- **WHAT THE TASK ASKS**:
Rewrite the stretch of lines from the start through the line containing "family: Issidae", changing "phylum" to "division" and leaving everything else unchanged. Give only those lines.

** start of AVAILABLE DATA **

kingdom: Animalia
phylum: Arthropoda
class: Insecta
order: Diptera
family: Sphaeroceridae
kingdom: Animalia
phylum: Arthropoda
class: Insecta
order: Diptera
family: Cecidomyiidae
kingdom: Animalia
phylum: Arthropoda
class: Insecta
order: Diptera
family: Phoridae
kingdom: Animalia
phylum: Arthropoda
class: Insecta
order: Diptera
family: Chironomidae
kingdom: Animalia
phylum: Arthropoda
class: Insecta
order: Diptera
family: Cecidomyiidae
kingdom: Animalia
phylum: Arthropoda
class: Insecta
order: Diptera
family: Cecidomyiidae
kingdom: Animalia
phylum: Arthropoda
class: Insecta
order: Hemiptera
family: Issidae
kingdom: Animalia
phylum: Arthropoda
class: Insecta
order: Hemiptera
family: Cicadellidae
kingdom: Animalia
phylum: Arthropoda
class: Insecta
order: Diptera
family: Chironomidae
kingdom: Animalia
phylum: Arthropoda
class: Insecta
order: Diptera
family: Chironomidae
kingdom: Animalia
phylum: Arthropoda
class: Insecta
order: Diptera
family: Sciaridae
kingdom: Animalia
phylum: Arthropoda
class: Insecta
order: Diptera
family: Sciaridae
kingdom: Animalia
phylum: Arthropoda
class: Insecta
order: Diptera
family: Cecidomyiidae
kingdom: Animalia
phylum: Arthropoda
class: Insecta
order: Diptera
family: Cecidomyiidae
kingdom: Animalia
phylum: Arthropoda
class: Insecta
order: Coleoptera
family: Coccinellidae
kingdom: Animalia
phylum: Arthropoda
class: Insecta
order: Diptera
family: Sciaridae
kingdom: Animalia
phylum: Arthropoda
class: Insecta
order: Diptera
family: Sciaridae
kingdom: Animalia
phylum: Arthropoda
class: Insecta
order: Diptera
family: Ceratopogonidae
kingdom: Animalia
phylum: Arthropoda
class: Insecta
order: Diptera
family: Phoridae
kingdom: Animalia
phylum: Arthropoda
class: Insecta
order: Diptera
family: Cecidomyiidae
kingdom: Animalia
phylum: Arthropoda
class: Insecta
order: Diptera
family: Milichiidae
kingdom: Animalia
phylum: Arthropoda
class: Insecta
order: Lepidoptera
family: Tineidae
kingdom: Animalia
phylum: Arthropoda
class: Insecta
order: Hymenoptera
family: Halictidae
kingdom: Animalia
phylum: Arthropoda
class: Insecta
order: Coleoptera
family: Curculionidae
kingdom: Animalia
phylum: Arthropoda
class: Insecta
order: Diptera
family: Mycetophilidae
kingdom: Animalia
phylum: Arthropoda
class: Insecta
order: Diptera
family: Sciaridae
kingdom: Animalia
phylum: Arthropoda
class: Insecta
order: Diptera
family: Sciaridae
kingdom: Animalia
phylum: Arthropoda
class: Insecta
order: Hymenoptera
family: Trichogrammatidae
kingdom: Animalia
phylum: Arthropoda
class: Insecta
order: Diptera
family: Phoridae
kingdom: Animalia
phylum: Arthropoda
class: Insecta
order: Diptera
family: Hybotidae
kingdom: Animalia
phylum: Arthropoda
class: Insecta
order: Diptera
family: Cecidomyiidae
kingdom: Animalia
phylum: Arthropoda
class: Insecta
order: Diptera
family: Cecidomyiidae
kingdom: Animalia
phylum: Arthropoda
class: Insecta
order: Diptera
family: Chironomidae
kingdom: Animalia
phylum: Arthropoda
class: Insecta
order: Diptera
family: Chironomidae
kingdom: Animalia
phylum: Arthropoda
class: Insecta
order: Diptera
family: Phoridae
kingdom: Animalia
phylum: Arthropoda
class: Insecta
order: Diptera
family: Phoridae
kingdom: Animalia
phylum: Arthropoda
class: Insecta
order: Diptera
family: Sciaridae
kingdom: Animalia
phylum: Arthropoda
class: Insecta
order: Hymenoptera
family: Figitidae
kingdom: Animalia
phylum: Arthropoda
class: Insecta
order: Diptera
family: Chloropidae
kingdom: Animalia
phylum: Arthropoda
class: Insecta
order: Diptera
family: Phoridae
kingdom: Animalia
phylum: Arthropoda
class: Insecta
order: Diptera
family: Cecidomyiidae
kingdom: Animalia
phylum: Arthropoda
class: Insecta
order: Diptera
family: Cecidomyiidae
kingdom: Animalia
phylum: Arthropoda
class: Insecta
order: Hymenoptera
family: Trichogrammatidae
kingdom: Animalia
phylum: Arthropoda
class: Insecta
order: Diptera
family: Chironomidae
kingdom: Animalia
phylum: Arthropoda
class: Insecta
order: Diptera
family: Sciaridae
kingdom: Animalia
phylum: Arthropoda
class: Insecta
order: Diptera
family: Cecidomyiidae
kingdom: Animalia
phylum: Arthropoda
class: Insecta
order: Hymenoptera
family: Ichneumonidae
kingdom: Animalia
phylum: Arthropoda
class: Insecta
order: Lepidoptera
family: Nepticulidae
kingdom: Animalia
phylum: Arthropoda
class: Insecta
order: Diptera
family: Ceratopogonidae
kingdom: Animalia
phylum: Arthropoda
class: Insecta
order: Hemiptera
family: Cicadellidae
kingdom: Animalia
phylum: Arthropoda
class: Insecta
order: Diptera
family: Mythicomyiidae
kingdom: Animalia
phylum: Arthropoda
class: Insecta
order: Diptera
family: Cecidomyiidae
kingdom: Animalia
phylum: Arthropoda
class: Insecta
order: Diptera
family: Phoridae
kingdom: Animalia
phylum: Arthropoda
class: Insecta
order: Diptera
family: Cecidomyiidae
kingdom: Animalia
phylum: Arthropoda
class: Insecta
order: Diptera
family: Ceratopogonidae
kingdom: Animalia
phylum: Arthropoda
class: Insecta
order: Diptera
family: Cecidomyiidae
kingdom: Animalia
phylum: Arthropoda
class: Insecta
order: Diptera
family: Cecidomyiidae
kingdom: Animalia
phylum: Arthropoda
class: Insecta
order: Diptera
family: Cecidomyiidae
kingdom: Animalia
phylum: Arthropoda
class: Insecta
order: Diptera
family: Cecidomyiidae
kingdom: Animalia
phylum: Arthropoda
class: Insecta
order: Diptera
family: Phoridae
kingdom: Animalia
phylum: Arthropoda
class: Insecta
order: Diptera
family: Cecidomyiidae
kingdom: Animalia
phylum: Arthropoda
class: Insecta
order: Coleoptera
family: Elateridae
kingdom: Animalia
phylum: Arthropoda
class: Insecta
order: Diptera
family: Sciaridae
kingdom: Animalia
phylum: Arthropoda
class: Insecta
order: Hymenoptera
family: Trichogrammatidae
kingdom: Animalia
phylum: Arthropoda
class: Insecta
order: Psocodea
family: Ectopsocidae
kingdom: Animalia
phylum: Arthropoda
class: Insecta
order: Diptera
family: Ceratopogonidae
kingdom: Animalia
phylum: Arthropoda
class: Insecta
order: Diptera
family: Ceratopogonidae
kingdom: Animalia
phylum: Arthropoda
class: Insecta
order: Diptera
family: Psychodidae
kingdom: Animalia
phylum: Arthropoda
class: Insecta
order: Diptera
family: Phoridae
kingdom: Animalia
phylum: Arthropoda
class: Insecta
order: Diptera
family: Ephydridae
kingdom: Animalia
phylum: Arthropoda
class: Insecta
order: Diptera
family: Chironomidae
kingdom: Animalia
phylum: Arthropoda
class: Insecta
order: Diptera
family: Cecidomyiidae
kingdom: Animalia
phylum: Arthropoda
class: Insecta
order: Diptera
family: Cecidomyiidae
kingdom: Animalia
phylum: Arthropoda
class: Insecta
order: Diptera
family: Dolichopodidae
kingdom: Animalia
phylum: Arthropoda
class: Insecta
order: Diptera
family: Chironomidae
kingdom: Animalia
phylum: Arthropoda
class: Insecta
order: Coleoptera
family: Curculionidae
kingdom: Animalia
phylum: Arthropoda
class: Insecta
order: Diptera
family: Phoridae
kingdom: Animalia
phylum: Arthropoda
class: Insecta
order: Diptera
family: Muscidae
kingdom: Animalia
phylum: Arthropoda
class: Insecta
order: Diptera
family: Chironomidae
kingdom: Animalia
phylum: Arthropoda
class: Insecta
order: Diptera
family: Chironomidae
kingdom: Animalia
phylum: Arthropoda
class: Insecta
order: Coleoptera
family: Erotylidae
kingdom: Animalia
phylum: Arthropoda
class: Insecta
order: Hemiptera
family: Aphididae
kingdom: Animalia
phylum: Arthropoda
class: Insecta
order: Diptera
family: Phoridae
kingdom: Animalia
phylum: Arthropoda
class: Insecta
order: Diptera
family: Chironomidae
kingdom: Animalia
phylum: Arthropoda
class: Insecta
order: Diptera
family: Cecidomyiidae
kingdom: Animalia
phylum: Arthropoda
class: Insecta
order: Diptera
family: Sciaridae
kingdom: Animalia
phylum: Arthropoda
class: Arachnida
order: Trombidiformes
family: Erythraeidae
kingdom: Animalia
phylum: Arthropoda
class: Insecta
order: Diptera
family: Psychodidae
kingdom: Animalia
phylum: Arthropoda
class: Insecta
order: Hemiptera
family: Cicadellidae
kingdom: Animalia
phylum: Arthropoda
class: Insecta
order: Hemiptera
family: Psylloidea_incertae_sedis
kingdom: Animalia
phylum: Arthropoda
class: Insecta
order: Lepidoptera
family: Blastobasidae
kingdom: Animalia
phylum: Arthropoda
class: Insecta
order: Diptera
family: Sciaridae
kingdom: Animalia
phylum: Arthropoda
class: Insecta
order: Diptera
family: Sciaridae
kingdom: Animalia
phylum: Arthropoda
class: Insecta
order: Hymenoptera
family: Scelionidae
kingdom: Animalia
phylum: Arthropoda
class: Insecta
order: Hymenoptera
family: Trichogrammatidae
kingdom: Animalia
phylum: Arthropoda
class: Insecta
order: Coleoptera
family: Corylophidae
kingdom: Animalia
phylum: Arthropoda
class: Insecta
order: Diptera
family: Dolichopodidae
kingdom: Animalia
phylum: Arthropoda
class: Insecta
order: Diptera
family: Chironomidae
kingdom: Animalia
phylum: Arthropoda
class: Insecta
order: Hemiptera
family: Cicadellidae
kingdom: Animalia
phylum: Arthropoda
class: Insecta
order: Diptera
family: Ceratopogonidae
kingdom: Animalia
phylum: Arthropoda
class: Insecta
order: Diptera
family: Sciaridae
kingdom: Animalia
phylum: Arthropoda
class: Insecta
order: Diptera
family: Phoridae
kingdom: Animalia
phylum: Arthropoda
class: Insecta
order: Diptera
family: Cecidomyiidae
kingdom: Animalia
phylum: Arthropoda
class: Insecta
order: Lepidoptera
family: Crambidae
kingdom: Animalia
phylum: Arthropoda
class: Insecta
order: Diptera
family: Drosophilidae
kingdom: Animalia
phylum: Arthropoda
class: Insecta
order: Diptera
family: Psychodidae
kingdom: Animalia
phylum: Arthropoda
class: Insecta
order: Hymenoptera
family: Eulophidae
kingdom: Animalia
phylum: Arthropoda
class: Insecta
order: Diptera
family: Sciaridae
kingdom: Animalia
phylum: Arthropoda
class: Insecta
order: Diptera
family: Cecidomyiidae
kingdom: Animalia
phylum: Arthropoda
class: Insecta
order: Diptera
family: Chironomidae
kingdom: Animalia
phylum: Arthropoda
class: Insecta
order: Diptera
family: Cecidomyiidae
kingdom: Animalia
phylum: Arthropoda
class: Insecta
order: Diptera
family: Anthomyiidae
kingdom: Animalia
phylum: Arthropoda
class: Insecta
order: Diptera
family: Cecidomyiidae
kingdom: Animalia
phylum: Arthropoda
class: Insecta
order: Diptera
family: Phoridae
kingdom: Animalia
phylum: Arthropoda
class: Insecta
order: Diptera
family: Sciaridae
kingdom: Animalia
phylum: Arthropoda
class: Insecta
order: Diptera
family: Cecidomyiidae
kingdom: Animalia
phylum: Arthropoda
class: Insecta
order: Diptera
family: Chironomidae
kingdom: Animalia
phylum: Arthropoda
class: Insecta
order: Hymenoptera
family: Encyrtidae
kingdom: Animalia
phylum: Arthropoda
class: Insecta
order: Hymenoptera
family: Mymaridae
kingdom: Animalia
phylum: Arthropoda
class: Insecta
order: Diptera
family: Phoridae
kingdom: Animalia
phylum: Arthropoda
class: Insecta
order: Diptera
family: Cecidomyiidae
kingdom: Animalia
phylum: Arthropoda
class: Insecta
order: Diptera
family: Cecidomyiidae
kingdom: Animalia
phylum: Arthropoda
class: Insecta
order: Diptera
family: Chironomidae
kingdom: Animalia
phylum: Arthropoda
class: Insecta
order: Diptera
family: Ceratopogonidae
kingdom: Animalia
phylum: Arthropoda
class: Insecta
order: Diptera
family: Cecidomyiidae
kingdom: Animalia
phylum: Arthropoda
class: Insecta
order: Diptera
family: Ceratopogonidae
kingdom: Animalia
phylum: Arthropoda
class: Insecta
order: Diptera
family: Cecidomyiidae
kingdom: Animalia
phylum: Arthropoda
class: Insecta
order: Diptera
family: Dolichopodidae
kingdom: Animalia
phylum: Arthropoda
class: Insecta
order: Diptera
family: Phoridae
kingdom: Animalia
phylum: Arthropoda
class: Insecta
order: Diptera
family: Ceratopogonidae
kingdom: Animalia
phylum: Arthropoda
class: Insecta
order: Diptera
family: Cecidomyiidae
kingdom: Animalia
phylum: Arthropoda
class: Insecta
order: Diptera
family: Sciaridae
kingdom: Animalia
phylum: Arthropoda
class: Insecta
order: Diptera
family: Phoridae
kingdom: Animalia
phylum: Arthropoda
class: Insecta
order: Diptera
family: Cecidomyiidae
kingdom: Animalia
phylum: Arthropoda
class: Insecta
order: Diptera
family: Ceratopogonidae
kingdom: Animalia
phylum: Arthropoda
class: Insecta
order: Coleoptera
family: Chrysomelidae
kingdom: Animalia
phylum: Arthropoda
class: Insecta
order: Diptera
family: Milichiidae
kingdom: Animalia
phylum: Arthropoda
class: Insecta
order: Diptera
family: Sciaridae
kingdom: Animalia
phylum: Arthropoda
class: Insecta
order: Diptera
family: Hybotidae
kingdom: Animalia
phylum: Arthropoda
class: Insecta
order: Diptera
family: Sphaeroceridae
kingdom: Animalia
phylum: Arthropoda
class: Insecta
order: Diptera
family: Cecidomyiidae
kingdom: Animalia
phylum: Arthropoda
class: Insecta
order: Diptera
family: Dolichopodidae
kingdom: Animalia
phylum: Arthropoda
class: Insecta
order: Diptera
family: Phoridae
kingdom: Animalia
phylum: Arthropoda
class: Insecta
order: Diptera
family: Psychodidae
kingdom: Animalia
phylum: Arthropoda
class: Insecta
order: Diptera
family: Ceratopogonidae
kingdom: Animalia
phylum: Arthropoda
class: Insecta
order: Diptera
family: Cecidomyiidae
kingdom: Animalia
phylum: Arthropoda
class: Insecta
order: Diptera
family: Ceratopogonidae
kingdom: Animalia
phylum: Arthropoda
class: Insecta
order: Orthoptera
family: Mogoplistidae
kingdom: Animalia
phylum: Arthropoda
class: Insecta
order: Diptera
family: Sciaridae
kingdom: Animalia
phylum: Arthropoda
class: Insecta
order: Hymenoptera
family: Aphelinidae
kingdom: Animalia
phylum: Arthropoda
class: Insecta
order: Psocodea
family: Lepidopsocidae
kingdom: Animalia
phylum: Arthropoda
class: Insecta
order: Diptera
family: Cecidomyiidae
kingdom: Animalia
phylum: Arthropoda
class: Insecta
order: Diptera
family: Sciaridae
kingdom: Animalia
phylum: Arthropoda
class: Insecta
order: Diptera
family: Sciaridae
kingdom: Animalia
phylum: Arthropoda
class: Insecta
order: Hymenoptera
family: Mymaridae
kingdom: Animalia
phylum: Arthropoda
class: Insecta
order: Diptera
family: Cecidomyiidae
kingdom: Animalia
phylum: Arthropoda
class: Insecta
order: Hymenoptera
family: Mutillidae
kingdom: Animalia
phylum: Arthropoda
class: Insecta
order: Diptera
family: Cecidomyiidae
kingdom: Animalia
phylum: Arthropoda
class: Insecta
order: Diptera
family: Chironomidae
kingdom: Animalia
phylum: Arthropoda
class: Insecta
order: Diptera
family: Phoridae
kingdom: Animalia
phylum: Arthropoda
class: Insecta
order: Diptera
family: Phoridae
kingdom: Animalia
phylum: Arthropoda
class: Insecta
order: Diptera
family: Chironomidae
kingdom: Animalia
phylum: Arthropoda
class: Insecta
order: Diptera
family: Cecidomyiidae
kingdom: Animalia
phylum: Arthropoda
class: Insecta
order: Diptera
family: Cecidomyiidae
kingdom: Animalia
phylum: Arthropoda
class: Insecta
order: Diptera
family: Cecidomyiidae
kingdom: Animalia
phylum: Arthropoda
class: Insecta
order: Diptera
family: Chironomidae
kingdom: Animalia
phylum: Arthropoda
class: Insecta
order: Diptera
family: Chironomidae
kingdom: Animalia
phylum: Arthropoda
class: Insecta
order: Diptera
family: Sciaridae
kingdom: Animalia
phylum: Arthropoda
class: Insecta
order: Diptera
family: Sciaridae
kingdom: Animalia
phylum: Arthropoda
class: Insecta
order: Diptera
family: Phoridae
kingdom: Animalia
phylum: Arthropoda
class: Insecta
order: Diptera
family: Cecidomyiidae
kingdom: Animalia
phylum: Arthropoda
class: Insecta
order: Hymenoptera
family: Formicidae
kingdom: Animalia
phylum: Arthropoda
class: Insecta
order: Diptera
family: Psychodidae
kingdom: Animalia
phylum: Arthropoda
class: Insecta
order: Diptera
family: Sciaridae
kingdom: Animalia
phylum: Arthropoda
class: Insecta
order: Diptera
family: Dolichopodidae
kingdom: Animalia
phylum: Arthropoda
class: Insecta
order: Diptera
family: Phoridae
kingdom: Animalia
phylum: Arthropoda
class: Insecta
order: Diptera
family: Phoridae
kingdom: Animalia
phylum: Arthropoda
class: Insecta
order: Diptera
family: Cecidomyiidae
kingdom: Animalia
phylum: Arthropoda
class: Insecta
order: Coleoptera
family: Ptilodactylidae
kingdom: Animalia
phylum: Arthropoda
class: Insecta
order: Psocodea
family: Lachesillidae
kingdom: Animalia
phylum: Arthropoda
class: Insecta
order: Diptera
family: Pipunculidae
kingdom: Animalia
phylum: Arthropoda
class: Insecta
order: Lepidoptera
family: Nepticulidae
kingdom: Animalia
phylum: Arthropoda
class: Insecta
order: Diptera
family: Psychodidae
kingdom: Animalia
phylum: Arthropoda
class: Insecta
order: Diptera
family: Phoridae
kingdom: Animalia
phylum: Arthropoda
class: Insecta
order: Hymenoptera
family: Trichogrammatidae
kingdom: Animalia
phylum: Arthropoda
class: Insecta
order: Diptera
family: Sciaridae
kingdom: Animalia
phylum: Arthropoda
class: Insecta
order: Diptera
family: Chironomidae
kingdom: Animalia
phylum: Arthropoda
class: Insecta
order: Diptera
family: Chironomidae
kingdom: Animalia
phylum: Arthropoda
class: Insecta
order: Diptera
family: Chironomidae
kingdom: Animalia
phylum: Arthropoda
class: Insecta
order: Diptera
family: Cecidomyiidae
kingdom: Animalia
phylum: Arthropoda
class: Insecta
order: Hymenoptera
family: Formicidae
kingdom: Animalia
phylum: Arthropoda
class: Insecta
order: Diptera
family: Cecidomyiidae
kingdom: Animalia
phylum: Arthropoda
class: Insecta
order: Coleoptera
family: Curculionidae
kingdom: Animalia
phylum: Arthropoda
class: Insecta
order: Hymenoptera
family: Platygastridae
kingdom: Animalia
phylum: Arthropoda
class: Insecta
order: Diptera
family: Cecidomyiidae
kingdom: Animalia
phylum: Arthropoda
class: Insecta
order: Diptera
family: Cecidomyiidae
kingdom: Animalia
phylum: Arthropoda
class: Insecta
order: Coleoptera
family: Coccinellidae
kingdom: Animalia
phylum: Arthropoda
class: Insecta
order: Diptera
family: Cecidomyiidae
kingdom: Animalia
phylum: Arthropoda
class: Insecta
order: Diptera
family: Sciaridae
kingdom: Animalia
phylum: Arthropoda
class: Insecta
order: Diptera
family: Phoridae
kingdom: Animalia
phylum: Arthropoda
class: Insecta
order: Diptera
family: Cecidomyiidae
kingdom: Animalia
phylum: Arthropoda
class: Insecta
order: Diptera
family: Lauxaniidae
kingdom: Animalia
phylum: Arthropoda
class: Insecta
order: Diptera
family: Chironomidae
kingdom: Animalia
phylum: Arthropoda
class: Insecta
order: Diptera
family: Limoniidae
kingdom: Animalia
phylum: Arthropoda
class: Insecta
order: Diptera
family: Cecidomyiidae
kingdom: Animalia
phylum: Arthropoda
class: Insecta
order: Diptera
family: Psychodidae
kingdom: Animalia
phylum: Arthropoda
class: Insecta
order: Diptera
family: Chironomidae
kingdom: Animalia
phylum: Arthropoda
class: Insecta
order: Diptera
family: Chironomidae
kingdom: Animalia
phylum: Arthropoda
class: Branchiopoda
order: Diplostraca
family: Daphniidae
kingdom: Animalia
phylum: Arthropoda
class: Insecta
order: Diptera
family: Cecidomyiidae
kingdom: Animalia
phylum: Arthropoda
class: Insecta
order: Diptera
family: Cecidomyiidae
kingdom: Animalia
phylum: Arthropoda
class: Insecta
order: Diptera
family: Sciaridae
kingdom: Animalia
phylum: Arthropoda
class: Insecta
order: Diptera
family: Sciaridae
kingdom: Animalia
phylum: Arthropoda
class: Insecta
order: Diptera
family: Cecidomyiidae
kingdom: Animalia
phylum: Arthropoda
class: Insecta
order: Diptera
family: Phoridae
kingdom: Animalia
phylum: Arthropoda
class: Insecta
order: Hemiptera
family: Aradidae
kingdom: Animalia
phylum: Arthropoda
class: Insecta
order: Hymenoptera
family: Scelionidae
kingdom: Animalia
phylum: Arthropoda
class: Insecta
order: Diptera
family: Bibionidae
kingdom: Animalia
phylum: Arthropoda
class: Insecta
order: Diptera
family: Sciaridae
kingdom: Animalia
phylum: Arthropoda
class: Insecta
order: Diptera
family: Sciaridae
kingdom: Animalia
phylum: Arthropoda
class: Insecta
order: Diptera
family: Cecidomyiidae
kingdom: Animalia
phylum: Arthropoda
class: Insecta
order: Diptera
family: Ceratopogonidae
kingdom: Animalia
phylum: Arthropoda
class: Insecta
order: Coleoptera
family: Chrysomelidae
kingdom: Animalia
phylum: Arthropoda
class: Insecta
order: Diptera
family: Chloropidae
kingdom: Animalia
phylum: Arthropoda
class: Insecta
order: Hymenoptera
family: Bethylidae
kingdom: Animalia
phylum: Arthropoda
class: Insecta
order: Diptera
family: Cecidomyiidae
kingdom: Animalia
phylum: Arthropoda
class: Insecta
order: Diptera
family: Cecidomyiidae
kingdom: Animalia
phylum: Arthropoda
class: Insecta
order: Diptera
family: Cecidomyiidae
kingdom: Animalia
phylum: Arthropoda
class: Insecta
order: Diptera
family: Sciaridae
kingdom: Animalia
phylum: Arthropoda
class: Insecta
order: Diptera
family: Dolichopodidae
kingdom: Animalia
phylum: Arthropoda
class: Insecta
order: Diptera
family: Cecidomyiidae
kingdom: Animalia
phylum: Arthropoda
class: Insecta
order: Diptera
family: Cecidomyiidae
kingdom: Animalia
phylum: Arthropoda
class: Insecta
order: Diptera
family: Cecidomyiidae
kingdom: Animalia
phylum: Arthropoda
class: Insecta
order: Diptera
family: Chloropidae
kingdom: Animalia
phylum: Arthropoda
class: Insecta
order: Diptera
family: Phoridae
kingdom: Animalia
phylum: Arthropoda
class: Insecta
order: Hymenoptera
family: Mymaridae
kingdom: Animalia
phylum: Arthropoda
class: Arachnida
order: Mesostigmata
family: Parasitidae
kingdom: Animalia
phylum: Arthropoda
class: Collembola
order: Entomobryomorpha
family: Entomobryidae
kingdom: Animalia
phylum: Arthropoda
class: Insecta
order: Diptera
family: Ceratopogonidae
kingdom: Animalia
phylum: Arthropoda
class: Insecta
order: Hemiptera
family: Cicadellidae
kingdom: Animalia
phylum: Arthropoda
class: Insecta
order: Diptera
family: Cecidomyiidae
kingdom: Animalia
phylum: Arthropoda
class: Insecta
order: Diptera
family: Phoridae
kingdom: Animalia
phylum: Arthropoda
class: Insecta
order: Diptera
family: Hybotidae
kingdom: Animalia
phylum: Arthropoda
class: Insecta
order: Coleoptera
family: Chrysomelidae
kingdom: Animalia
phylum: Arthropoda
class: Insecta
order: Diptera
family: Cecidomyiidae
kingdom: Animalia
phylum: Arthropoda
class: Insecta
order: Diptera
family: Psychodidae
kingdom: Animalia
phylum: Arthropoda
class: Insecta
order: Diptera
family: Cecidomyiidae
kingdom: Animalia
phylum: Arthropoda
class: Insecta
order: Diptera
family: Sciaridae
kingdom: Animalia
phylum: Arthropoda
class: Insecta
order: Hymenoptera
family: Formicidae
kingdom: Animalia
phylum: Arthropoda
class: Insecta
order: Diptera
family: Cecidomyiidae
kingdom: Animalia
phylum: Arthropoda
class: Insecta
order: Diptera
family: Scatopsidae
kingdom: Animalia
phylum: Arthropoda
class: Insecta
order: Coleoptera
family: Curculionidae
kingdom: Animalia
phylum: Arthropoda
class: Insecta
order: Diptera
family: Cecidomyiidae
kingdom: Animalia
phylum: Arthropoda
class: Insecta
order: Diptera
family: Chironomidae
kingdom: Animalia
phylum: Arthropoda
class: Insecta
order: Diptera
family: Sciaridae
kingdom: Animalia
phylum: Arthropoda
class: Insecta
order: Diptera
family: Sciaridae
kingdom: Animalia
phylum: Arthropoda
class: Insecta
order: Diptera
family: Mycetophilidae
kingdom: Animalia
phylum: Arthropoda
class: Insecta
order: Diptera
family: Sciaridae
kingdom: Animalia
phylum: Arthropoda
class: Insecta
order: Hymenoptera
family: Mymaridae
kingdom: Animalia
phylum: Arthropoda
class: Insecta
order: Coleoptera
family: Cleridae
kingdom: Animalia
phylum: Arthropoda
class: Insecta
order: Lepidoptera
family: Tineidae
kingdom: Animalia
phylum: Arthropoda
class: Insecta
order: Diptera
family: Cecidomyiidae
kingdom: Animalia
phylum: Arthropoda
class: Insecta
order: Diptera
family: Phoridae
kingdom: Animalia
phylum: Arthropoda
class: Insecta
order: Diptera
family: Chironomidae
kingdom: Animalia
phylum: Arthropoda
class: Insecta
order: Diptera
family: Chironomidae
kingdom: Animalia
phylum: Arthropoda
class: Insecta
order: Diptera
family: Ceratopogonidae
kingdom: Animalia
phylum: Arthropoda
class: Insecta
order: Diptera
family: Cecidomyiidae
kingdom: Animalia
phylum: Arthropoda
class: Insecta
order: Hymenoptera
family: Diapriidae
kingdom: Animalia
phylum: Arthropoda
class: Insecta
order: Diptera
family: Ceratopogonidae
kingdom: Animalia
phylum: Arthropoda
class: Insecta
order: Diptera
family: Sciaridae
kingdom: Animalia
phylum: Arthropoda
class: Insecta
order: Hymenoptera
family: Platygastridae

** end of AVAILABLE DATA **

- **RESPONSE TO THE EXERCISE**:
kingdom: Animalia
division: Arthropoda
class: Insecta
order: Diptera
family: Sphaeroceridae
kingdom: Animalia
division: Arthropoda
class: Insecta
order: Diptera
family: Cecidomyiidae
kingdom: Animalia
division: Arthropoda
class: Insecta
order: Diptera
family: Phoridae
kingdom: Animalia
division: Arthropoda
class: Insecta
order: Diptera
family: Chironomidae
kingdom: Animalia
division: Arthropoda
class: Insecta
order: Diptera
family: Cecidomyiidae
kingdom: Animalia
division: Arthropoda
class: Insecta
order: Diptera
family: Cecidomyiidae
kingdom: Animalia
division: Arthropoda
class: Insecta
order: Hemiptera
family: Issidae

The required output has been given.